As with every program I have seen, EPIC had multiple flaws. One was to not route messages received into the central answering service to the appropriate medical offices. When this was discovered, there were nearly 12,000 messages that had never been forwarded. These included questions from patients, requests for prescriptions and medical refills, referrals to other specialists, requests for appointments, and scheduled screening for things like mammograms. Needless to say, when this was discovered, the you-know-what hit the fan. This was only one ‘glitch’ of many. Patients, as you might imagine, were irate. Some threatened to sue.
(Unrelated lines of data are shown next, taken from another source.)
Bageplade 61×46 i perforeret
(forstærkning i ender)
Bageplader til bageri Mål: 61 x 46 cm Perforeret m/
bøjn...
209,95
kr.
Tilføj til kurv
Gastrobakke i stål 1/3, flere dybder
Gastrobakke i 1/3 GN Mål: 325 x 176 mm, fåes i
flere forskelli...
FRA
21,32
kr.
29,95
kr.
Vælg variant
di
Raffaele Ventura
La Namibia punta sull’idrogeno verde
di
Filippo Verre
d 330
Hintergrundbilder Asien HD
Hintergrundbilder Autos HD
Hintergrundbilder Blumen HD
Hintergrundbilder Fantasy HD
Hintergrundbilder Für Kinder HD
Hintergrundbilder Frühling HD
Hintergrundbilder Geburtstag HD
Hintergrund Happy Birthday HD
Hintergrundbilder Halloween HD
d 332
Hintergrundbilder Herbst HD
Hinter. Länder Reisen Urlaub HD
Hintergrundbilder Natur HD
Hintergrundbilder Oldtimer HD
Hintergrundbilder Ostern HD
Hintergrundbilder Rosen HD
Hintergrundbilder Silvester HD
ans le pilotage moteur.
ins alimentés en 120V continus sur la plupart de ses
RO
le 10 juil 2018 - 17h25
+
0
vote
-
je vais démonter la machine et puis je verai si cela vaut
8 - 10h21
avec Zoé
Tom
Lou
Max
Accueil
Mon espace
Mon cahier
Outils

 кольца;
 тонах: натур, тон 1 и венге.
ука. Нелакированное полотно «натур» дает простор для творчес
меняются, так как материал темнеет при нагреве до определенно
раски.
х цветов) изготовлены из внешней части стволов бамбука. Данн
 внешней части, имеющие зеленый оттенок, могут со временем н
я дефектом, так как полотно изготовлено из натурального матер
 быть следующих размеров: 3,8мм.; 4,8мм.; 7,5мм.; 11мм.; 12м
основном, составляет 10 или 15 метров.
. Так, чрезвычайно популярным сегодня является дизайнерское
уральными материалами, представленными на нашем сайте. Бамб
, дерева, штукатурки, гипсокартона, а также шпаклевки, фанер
In one case I am personally aware of, a patient needing emergency, life-saving surgery was delayed in the emergency room because the frantic surgeon could not enter the required admission orders. Fortunately, all turned out well.  

New EHR systems do not allow physicians to give verbal  orders to a nurse, something done since time immemorial. The physician must find a computer terminal, log into the system and enter the order manually.

Are these exceptions? Unfortunately, no. The more recent rollout of EPIC in another hospital I work at was even worse, if that is possible. Why are EHR’s not getting better and easier to use, but rather more complex?

I, like most physicians, do not believe EHR was ever intended to improve patient care. It was intended to mine data for use by insurance companies, pharmaceutical companies, and the government to be used in further controlling the practice of medicine and taking it away from its primary providers- physicians.

I will be happy to conclude my professional career never having installed EHR in my office. I will continue to use reliable, trusted paper charts until I retire. Most of my colleagues with EHR envy me.